Osborne condemns latest Northern Irish budget as crisis continues
George Osborne has attacked the Northern Ireland Assembly for authorising departments of the province’s devolved administration to spend £600 million pounds they do not have.
The Belfast Telegraph reports that the Chancellor made his remarks in response to a question tabled in the House of Commons. He singles out Sinn Fein and the SDLP, the principle nationalist parties, whose refusal to implement the Government’s welfare reforms has incurred hundreds of millions in Treasury fines for provincial budgets.
Arlene Foster, a Democratic Unionist and Finance Minister in the Northern Ireland Executive, has been accused of proposing a “fantasy” budget, because it presupposes that the province’s parties will be able to resolve their differences over welfare reform.
An agreement, which including implementation, was struck by all the major parties in the Stormont House Agreement after more than 18 months of Sinn Fein obstruction, but the republican party later u-turned on its position.
SNP attempt to impose national veto on Brexit rejected
A bid by the Scottish National Party to make Britain’s exit from the EU contingent on ‘Out’ votes from all four home nations has been rejected by Parliament.
Alex Salmond, speaking in support of the so-called ‘quadruple lock’, cited the American example, where a certain number of states can block a constitutional amendment even if their share of the national population is tiny.
The Government rejected the measure, arguing that as the vote was about Britain’s relationship with the European Union it would be decided by Britain, as Britain.
Meanwhile, in Wales those parties opposing the Conservatives have welcomed the Government’s commitment not to hold an EU poll on the same day as next year’s devolved elections, which have already been postponed by a year to avoid concurrence with the general election.
There were fears that the campaign would overshadow the regional elections taking place in Scotland, Wales and Northern Ireland in 2016, whilst some Eurosceptics were concerned that having other polls on the same day might shift the electorate in favour of ‘In’.
Labour leadership candidates take their pitch to Wales
Two of the candidates seeking to replace Ed Miliband have taken their case to Wales, the last substantial outpost of the kingdom where Labour are still in office.
Wales Online reports that soft-left frontrunner Andy Burnham has declared that he will appoint Carwyn Jones, the First Minister of Wales, as co-chair of a party constitutional convention if he wins the leadership.
The Shadow Health Secretary claimed to support “a more autonomous Wales”, an aspiration he undoubtedly shares with Jones but not, according to most polling, with the Welsh people. The First Minister is a strident supporter of maximum powers for Cardiff, mirroring developments in Scotland, despite the profoundly different political attitudes in the two nations.
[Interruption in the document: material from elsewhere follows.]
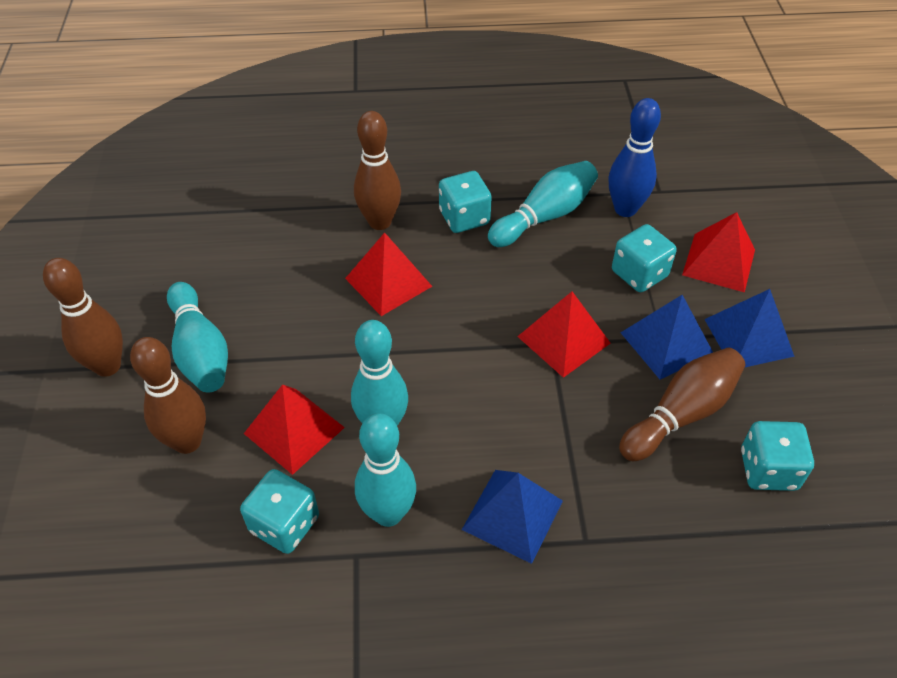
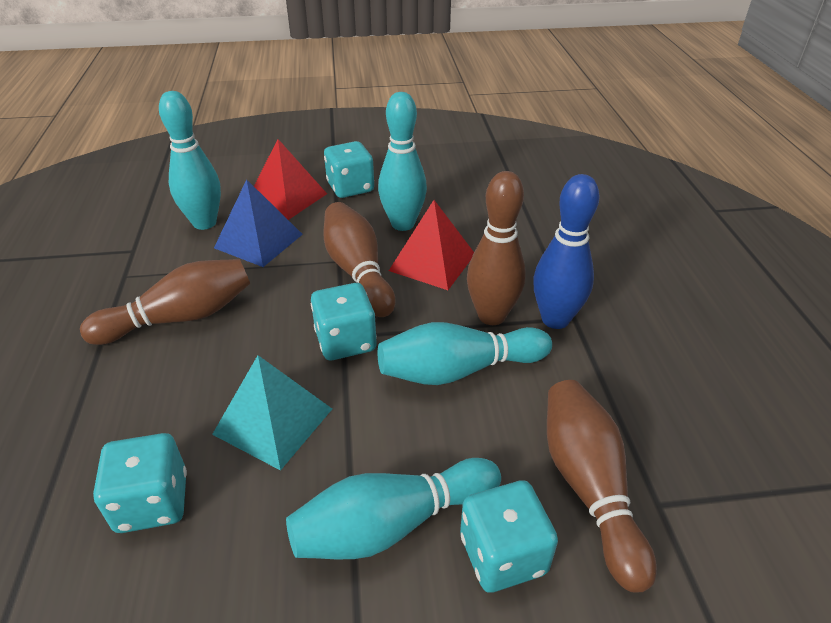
blue pyramid: [462,470,563,564] [621,295,713,379] [704,289,795,367] = 3 -> [214,179,303,267] = 1
red pyramid: [244,384,345,475] [345,233,432,316] [517,292,611,378] [682,212,755,293] = 4 -> [254,139,327,220] [389,200,474,290] = 2
turquoise pyramid: none = 0 -> [212,355,332,471] = 1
Meanwhile right-wing dark horse Liz Kendall takes up her pen to warn of the dangers an EU referendum poses for Wales.
Her focus on the European issue in her piece is telling, for it is probably one of the few areas of common ground to be found between Kendall’s so-called neo-Blairite pitch and the paleo-Labour style favoured by Jones.
Of course, the real challenge will be trying to get elements of Welsh Labour excited by the “English Labour” leadership contest.
Parliament rejects full fiscal autonomy for Scotland
The House of Commons has rejected a pair of amendments calling for Scotland to be granted full fiscal autonomy.
In a highly unusual alliance, the Nationalist bloc tabled one proposal whilst the second came from Sir Edward Leigh, a right-wing Conservative MP.
The SNP also made hay out of the rejection of two proposals, described as “probing amendments” by Labour’s last Scottish MP, to make the Scottish Parliament ‘permanent’ (or at least give it the constitutional illusion of permanence) and to amend the Sewell Convention to ‘bar’ the Commons from legislating on devolved issues.
Naturally, all of this is being painted in some quarters as the latest betrayal of ‘The Vow’, a modest if histrionic pledge made by the leaders of the three main unionist parties in the final days of last September’s referendum on Scottish independence.
Many people (who don’t read polls) have convinced themselves both that this promise was essentially a constitutional blank cheque and that it decided the outcome for ‘No’, which explains the constant hunt for fresh betrayals.
Wales faces radical local government overhaul
The number of councils in Wales could be cut from 22 to just eight, in a move to restore a system modelled on the old county council model, according to Wales Online.
Leaked maps show plans for either eight or nine councils. Previous reform proposals, which involved simply merging existing local government units, planned to leave Wales with somewhere between ten and twelve authorities.
This may apparently cause controversy in areas set to lose several local councils.
However, according to the BBC the nearness of the next devolved elections, combined with scepticism from opposition parties, means that a question mark will hang over any proposals announced by the Jones administration on Wednesday.